Essa pauta política adveio da necessidade, devido ao preconceito, à imposição de gênero, à rejeição e à falta de informação pela sociedade. A própria origem do termo Drag Queen é nebulosa, contudo, os primeiros registros remetem a meados do século XIX e tinham uma conotação pejorativa para tratar os homossexuais!
A prática do “crossdressing” havia se popularizado em Londres e por não ser crime, os praticantes eram apreendidos com a justificativa de outros crimes, por exemplo, prostituição. Nos Estados Unidos, em torno de 1880, William Dorsey Swann foi o primeiro a se intitular drag na história, mais precisamente “Queen of Drag”. Escravo alforriado, William foi preso inúmeras vezes por falsas acusações e, por isso, tornou-se ativista e lutou pelos direitos LGBTQIA+.
Atualmente, esperava-se que, com a evolução histórica, as Drag Queens pudessem ter a liberdade completa. Infelizmente, não é bem assim. Entrevistei a Drag, Mauricio Lion, sobre como e por qual razão ele começou a se montar e como ele se sente quando está performando e, principalmente, se já sofreu preconceito nas apresentações:
“As pessoas, na verdade, não sabem o que eu sou – alguns me consideram Drag Queen, outros me consideram apenas gay afeminado, andrógino, fluido ou diversos nomes que cabem na classe LGBTQIA+. Ser Drag Queen é a parte artística, homens e mulheres héteros, homossexuais, qualquer pessoa pode ser drag e viver dessa arte.
Eu não faço aquelas maquiagens espalhafatosas ou tão artísticas, pois comecei a me montar com 17 anos para trabalhar com moda. Em Santos, a cidade em que eu moro, eu fazia alguns trabalhos como modelo masculino, mas não tinha o padrão e a estrutura para isso. Assim, para fazer acontecer, eu me montei e virei uma modelo feminina (vamos dizer assim). Comecei a colocar saltos e looks femininos para que pudesse fazer parte dos castings – e desde aquele momento, trabalhei dessa forma.
Agora, trabalho com moda, mas em outra área e quando me monto é uma fase de libertação, é o momento em que eu mostro o meu interno. Engraçado que as mulheres héteros falam que estão presas à maquiagem e ao salto alto por causa da sociedade, mas para nós – drags e todo público que tem nomes derivados/que se vestem – é o momento de liberdade para aferir “eu sou assim” também.
Durante o processo, já sofri preconceito. Por exemplo, já fui vaiado por uma galera conservadora enquanto estava desfilando para uma marca de moda conceitual. Mesmo na rua, é muito visível como as pessoas olham, comentam entre si e xingam.
No passado, já tive nomes drags, como Divina e Melissa. Atualmente, uso meu nome, porque percebi que ser Drag não é uma fuga, é um encontro”.
Por essa razão e para diferentes Mauricios (do presente e de futuras gerações), não podemos deixar de debater sobre inspiração – a respeito do encontro de identidades e narrativas pessoais, dificuldades e conquistas. E é, nesse viés, que o reality show “RuPaul’s Drag Race” ganhou tamanha visibilidade – um programa que visa alavancar a carreira das participantes através do carisma, da unicidade, da coragem e do talento. E o mais incrível, comandado por uma das Drag Queens mais famosas do mundo: RuPaul.

### Tarefa A
Extraia dos registros, sem nenhuma alteração, as linhas que começam na que contém "From above, the" e terminam na que contém "Answer: approximately 45° to the weight", incluindo ambas.

### Dados registrados

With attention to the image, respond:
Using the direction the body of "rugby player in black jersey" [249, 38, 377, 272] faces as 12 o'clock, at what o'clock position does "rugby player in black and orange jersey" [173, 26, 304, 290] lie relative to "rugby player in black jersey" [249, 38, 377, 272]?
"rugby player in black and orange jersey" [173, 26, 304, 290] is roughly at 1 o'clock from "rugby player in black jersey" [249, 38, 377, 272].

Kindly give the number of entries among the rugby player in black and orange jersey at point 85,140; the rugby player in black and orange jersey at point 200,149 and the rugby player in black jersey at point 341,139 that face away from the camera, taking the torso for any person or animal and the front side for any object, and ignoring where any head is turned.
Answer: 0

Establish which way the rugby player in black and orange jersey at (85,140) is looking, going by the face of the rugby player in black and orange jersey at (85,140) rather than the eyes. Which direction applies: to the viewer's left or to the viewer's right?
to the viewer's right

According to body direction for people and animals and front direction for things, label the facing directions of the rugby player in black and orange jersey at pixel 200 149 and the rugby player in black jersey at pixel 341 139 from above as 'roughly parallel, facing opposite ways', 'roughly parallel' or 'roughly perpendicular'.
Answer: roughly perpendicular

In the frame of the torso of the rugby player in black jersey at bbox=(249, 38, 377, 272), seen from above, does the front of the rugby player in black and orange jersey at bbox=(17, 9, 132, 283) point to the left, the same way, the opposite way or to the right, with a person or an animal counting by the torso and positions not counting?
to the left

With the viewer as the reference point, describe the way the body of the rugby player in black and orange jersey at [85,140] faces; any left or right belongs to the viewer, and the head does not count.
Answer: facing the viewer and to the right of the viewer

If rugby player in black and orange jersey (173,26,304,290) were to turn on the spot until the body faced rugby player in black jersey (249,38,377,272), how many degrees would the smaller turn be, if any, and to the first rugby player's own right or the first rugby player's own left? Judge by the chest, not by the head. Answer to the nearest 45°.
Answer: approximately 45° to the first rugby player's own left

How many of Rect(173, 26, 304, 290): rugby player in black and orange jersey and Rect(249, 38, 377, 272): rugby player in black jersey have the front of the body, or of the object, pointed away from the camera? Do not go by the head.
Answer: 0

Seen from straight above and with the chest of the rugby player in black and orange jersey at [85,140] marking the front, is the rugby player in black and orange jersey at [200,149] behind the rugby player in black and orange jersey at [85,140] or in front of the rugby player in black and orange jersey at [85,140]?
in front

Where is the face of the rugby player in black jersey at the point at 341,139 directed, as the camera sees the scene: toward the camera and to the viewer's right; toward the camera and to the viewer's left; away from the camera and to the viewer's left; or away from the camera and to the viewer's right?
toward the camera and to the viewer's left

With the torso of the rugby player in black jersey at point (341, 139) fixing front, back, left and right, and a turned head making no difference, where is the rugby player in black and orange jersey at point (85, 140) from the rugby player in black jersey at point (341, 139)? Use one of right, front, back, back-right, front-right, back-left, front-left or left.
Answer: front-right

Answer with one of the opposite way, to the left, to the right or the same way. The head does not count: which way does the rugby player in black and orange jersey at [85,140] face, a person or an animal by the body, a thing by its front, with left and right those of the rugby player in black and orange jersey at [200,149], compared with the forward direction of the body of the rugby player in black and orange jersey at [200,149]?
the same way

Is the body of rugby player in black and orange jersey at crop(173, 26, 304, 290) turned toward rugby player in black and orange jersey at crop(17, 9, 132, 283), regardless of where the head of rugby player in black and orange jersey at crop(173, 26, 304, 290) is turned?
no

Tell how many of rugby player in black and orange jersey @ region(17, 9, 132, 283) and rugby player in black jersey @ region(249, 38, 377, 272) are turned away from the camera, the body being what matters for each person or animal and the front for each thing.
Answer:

* * *

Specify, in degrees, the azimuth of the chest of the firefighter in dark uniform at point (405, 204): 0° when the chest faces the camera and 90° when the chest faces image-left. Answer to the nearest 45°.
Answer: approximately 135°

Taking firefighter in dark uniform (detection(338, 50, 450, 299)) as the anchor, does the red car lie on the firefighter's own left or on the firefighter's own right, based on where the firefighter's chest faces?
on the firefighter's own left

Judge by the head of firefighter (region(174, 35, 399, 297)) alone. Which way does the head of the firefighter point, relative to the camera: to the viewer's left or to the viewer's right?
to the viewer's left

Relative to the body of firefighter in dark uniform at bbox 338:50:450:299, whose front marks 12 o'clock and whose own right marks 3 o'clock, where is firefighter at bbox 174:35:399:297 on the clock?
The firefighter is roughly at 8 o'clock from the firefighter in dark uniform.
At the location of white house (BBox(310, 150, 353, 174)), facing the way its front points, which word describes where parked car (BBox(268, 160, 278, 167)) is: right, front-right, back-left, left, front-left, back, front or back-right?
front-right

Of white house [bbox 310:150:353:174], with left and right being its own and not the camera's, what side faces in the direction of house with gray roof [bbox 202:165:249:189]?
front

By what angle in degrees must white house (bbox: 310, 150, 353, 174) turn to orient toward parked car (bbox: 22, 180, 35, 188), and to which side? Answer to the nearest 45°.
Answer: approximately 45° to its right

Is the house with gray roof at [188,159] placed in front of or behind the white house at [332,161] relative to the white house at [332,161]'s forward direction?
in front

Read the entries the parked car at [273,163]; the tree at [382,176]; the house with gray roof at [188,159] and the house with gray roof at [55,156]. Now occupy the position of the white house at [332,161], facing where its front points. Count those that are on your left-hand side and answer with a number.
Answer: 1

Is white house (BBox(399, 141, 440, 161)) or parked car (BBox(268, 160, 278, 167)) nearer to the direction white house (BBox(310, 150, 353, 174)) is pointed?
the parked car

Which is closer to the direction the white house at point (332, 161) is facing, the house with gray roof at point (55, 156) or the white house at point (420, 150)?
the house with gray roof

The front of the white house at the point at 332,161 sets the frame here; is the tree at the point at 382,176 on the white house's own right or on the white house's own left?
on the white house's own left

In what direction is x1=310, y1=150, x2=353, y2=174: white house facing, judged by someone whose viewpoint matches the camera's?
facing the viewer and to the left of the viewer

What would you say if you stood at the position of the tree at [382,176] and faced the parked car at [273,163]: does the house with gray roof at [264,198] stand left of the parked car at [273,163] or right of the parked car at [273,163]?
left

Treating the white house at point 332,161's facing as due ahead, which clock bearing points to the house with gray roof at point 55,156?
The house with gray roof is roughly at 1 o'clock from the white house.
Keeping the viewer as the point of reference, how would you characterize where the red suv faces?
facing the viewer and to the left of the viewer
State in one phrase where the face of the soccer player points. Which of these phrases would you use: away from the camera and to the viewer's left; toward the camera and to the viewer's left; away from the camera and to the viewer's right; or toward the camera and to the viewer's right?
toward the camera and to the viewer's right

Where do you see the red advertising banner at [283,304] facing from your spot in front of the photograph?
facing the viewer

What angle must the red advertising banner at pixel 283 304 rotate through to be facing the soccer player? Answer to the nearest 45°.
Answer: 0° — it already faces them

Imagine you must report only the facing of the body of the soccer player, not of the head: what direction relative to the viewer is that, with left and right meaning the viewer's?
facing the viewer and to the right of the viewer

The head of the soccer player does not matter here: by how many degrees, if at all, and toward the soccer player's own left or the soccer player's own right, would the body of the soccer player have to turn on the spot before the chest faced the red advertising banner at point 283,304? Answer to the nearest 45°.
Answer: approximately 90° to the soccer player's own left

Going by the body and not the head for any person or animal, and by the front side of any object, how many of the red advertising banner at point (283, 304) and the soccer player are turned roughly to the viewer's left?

* * *

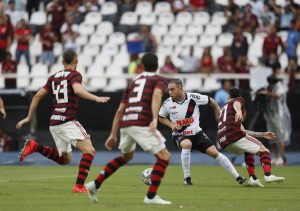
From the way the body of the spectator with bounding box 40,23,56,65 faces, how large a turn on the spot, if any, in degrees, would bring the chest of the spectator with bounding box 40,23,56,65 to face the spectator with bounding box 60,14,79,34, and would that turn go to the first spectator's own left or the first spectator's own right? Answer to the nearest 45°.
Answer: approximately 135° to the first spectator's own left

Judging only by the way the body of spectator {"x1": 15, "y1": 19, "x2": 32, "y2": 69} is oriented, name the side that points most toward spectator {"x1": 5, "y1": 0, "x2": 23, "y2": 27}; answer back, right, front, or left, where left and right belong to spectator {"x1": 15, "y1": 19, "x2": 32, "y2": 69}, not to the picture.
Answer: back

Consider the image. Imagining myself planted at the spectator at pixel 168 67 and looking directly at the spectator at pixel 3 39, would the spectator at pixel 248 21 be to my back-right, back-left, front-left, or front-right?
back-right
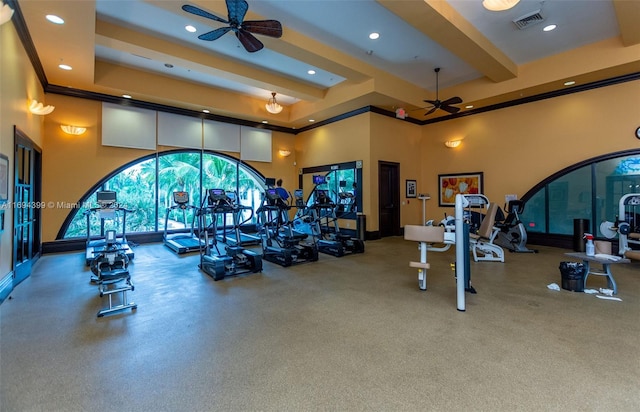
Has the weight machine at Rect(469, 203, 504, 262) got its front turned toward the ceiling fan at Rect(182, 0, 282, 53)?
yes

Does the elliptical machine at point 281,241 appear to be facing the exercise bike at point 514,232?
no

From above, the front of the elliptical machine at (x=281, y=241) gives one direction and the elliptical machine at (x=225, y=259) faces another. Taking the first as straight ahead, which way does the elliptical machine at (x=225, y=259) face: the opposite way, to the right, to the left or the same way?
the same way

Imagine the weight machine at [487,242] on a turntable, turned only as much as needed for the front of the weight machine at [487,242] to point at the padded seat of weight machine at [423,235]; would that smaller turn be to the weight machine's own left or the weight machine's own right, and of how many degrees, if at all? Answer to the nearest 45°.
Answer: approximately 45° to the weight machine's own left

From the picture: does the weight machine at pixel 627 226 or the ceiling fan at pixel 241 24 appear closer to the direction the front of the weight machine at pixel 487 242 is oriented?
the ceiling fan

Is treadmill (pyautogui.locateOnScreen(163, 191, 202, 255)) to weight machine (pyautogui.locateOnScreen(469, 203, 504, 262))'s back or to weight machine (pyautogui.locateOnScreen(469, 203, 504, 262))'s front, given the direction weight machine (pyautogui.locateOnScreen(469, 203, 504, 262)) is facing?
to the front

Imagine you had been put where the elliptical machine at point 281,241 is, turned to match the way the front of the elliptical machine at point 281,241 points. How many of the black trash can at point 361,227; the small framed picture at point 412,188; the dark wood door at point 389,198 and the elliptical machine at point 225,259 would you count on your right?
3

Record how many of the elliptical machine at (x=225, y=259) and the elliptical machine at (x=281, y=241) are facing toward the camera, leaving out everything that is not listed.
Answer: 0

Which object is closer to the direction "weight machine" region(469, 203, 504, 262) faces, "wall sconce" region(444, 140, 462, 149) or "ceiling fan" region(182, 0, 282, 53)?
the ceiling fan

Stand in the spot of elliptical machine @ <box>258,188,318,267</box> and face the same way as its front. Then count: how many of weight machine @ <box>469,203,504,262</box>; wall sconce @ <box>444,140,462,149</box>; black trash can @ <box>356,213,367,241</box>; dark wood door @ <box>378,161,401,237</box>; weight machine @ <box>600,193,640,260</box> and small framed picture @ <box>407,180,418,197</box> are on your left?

### Tarefa B
Reescreva o trecho do texto sobre drag queens que começa em "Eu não faço" e termina em "trabalhei dessa forma.", trocando "modelo" por "manequim".

### Resposta A
From above, the front of the elliptical machine at (x=281, y=241) gives one direction and the elliptical machine at (x=225, y=259) faces another. Taking the first as straight ahead, which way does the elliptical machine at (x=225, y=259) face: the opposite way, to the right, to the left or the same way?
the same way

Imagine the weight machine at [487,242] on a turntable, turned only as much as needed for the front of the weight machine at [487,242] to point at the padded seat of weight machine at [423,235]; would that smaller turn be to the weight machine's own left or the weight machine's own right, and of how many degrees, if at all? Answer to the nearest 45°.
Answer: approximately 45° to the weight machine's own left

### Resposta B
Eu não faço aquelas maquiagens espalhafatosas ou tão artísticas, pois comecei a me montar com 17 anos para trabalhar com moda. Em Santos, a cidade em que eu moro, eu fazia alguns trabalhos como manequim masculino, mas não tinha o padrão e a estrutura para isso. Assim, para fazer acontecer, eu me montei e virei uma manequim feminina (vamos dizer assim). Comecei a colocar saltos e looks femininos para que pudesse fazer parte dos castings – e desde aquele momento, trabalhei dessa forma.